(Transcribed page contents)
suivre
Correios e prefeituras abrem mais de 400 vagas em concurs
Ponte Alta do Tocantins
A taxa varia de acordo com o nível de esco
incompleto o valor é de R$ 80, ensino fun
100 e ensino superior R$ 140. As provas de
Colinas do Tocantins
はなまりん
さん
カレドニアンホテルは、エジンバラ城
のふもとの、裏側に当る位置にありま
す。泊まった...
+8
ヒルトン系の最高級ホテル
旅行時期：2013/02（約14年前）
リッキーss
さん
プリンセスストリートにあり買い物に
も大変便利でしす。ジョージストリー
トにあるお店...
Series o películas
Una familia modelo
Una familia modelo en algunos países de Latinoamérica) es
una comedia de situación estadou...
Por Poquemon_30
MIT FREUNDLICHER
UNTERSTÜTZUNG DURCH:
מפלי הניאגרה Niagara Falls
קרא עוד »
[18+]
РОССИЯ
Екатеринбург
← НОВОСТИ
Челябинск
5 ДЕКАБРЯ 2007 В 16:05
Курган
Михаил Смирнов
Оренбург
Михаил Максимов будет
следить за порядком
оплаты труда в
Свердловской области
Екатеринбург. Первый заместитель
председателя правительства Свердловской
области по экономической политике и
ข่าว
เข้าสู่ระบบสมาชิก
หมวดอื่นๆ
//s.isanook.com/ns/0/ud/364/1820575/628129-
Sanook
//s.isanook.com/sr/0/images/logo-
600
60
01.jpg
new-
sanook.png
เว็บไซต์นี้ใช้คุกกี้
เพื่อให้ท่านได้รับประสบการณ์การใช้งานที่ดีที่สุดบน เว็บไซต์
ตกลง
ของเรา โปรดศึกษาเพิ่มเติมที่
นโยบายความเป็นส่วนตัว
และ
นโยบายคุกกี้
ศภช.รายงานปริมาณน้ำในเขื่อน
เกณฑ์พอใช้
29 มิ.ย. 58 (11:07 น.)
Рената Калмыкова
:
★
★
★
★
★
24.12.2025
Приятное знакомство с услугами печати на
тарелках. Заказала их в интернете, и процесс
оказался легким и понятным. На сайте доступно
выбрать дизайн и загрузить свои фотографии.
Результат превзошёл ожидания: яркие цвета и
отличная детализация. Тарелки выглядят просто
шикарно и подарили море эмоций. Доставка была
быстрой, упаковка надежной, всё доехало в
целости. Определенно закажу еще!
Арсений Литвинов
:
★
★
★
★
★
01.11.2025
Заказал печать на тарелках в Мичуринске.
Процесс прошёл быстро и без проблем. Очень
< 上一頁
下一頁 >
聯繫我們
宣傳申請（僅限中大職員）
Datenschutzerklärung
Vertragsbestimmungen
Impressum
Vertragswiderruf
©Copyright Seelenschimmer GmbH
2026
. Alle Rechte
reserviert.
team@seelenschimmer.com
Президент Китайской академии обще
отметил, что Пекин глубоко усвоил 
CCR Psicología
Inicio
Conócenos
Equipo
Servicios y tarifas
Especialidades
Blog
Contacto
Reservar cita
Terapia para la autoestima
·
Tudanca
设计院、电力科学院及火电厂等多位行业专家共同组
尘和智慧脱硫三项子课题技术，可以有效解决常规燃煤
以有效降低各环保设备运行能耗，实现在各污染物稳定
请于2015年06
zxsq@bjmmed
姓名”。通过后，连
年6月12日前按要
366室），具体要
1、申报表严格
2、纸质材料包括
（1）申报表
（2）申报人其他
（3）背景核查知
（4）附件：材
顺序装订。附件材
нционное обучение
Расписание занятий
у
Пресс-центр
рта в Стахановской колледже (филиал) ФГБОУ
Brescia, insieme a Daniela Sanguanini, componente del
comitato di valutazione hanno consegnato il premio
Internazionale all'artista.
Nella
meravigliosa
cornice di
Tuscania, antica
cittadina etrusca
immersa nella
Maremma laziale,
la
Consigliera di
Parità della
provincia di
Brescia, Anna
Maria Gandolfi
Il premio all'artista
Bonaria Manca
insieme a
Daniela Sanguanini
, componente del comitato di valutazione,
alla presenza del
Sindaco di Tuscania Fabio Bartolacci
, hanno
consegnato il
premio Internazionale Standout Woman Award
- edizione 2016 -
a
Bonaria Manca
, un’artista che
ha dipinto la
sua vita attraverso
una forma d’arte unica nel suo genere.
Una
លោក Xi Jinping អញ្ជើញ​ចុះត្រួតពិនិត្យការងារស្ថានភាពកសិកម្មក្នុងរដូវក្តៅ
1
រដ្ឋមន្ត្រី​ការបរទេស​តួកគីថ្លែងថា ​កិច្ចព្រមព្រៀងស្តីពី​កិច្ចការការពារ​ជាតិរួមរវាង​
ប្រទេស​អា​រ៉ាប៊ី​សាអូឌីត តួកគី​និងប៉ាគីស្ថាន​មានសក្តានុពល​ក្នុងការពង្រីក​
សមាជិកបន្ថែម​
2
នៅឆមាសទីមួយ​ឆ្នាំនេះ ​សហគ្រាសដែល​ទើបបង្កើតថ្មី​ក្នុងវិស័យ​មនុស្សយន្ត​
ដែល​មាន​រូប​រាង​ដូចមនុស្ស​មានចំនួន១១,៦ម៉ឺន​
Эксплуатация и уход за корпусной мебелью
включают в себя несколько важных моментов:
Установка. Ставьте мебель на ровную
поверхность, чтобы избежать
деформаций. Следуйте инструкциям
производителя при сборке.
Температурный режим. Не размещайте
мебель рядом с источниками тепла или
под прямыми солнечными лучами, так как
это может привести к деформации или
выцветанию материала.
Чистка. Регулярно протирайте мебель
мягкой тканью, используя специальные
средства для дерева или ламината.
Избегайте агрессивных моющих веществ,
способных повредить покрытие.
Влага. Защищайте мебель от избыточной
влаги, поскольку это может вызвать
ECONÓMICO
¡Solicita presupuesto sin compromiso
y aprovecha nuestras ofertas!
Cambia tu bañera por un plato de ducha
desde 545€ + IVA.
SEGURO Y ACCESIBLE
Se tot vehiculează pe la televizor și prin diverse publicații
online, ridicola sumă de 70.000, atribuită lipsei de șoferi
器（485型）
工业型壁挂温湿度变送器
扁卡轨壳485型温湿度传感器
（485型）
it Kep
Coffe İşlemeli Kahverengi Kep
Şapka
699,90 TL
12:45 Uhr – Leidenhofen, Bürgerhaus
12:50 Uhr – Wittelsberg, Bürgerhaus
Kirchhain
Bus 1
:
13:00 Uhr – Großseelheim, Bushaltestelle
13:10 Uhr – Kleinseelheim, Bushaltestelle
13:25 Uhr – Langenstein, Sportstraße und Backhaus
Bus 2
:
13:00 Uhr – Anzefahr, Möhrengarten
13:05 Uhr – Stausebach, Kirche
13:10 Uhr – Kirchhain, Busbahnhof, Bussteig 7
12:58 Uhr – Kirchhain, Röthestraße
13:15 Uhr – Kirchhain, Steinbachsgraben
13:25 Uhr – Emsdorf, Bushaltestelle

Problem statement
Reproduce every entry above exactly as it was written.

Expected output
suivre
Correios e prefeituras abrem mais de 400 vagas em concurs
Ponte Alta do Tocantins
A taxa varia de acordo com o nível de esco
incompleto o valor é de R$ 80, ensino fun
100 e ensino superior R$ 140. As provas de
Colinas do Tocantins
はなまりん
さん
カレドニアンホテルは、エジンバラ城
のふもとの、裏側に当る位置にありま
す。泊まった...
+8
ヒルトン系の最高級ホテル
旅行時期：2013/02（約14年前）
リッキーss
さん
プリンセスストリートにあり買い物に
も大変便利でしす。ジョージストリー
トにあるお店...
Series o películas
Una familia modelo
Una familia modelo en algunos países de Latinoamérica) es
una comedia de situación estadou...
Por Poquemon_30
MIT FREUNDLICHER
UNTERSTÜTZUNG DURCH:
מפלי הניאגרה Niagara Falls
קרא עוד »
[18+]
РОССИЯ
Екатеринбург
← НОВОСТИ
Челябинск
5 ДЕКАБРЯ 2007 В 16:05
Курган
Михаил Смирнов
Оренбург
Михаил Максимов будет
следить за порядком
оплаты труда в
Свердловской области
Екатеринбург. Первый заместитель
председателя правительства Свердловской
области по экономической политике и
ข่าว
เข้าสู่ระบบสมาชิก
หมวดอื่นๆ
//s.isanook.com/ns/0/ud/364/1820575/628129-
Sanook
//s.isanook.com/sr/0/images/logo-
600
60
01.jpg
new-
sanook.png
เว็บไซต์นี้ใช้คุกกี้
เพื่อให้ท่านได้รับประสบการณ์การใช้งานที่ดีที่สุดบน เว็บไซต์
ตกลง
ของเรา โปรดศึกษาเพิ่มเติมที่
นโยบายความเป็นส่วนตัว
และ
นโยบายคุกกี้
ศภช.รายงานปริมาณน้ำในเขื่อน
เกณฑ์พอใช้
29 มิ.ย. 58 (11:07 น.)
Рената Калмыкова
:
★
★
★
★
★
24.12.2025
Приятное знакомство с услугами печати на
тарелках. Заказала их в интернете, и процесс
оказался легким и понятным. На сайте доступно
выбрать дизайн и загрузить свои фотографии.
Результат превзошёл ожидания: яркие цвета и
отличная детализация. Тарелки выглядят просто
шикарно и подарили море эмоций. Доставка была
быстрой, упаковка надежной, всё доехало в
целости. Определенно закажу еще!
Арсений Литвинов
:
★
★
★
★
★
01.11.2025
Заказал печать на тарелках в Мичуринске.
Процесс прошёл быстро и без проблем. Очень
< 上一頁
下一頁 >
聯繫我們
宣傳申請（僅限中大職員）
Datenschutzerklärung
Vertragsbestimmungen
Impressum
Vertragswiderruf
©Copyright Seelenschimmer GmbH
2026
. Alle Rechte
reserviert.
team@seelenschimmer.com
Президент Китайской академии обще
отметил, что Пекин глубоко усвоил 
CCR Psicología
Inicio
Conócenos
Equipo
Servicios y tarifas
Especialidades
Blog
Contacto
Reservar cita
Terapia para la autoestima
·
Tudanca
设计院、电力科学院及火电厂等多位行业专家共同组
尘和智慧脱硫三项子课题技术，可以有效解决常规燃煤
以有效降低各环保设备运行能耗，实现在各污染物稳定
请于2015年06
zxsq@bjmmed
姓名”。通过后，连
年6月12日前按要
366室），具体要
1、申报表严格
2、纸质材料包括
（1）申报表
（2）申报人其他
（3）背景核查知
（4）附件：材
顺序装订。附件材
нционное обучение
Расписание занятий
у
Пресс-центр
рта в Стахановской колледже (филиал) ФГБОУ
Brescia, insieme a Daniela Sanguanini, componente del
comitato di valutazione hanno consegnato il premio
Internazionale all'artista.
Nella
meravigliosa
cornice di
Tuscania, antica
cittadina etrusca
immersa nella
Maremma laziale,
la
Consigliera di
Parità della
provincia di
Brescia, Anna
Maria Gandolfi
Il premio all'artista
Bonaria Manca
insieme a
Daniela Sanguanini
, componente del comitato di valutazione,
alla presenza del
Sindaco di Tuscania Fabio Bartolacci
, hanno
consegnato il
premio Internazionale Standout Woman Award
- edizione 2016 -
a
Bonaria Manca
, un’artista che
ha dipinto la
sua vita attraverso
una forma d’arte unica nel suo genere.
Una
លោក Xi Jinping អញ្ជើញ​ចុះត្រួតពិនិត្យការងារស្ថានភាពកសិកម្មក្នុងរដូវក្តៅ
1
រដ្ឋមន្ត្រី​ការបរទេស​តួកគីថ្លែងថា ​កិច្ចព្រមព្រៀងស្តីពី​កិច្ចការការពារ​ជាតិរួមរវាង​
ប្រទេស​អា​រ៉ាប៊ី​សាអូឌីត តួកគី​និងប៉ាគីស្ថាន​មានសក្តានុពល​ក្នុងការពង្រីក​
សមាជិកបន្ថែម​
2
នៅឆមាសទីមួយ​ឆ្នាំនេះ ​សហគ្រាសដែល​ទើបបង្កើតថ្មី​ក្នុងវិស័យ​មនុស្សយន្ត​
ដែល​មាន​រូប​រាង​ដូចមនុស្ស​មានចំនួន១១,៦ម៉ឺន​
Эксплуатация и уход за корпусной мебелью
включают в себя несколько важных моментов:
Установка. Ставьте мебель на ровную
поверхность, чтобы избежать
деформаций. Следуйте инструкциям
производителя при сборке.
Температурный режим. Не размещайте
мебель рядом с источниками тепла или
под прямыми солнечными лучами, так как
это может привести к деформации или
выцветанию материала.
Чистка. Регулярно протирайте мебель
мягкой тканью, используя специальные
средства для дерева или ламината.
Избегайте агрессивных моющих веществ,
способных повредить покрытие.
Влага. Защищайте мебель от избыточной
влаги, поскольку это может вызвать
ECONÓMICO
¡Solicita presupuesto sin compromiso
y aprovecha nuestras ofertas!
Cambia tu bañera por un plato de ducha
desde 545€ + IVA.
SEGURO Y ACCESIBLE
Se tot vehiculează pe la televizor și prin diverse publicații
online, ridicola sumă de 70.000, atribuită lipsei de șoferi
器（485型）
工业型壁挂温湿度变送器
扁卡轨壳485型温湿度传感器
（485型）
it Kep
Coffe İşlemeli Kahverengi Kep
Şapka
699,90 TL
12:45 Uhr – Leidenhofen, Bürgerhaus
12:50 Uhr – Wittelsberg, Bürgerhaus
Kirchhain
Bus 1
:
13:00 Uhr – Großseelheim, Bushaltestelle
13:10 Uhr – Kleinseelheim, Bushaltestelle
13:25 Uhr – Langenstein, Sportstraße und Backhaus
Bus 2
:
13:00 Uhr – Anzefahr, Möhrengarten
13:05 Uhr – Stausebach, Kirche
13:10 Uhr – Kirchhain, Busbahnhof, Bussteig 7
12:58 Uhr – Kirchhain, Röthestraße
13:15 Uhr – Kirchhain, Steinbachsgraben
13:25 Uhr – Emsdorf, Bushaltestelle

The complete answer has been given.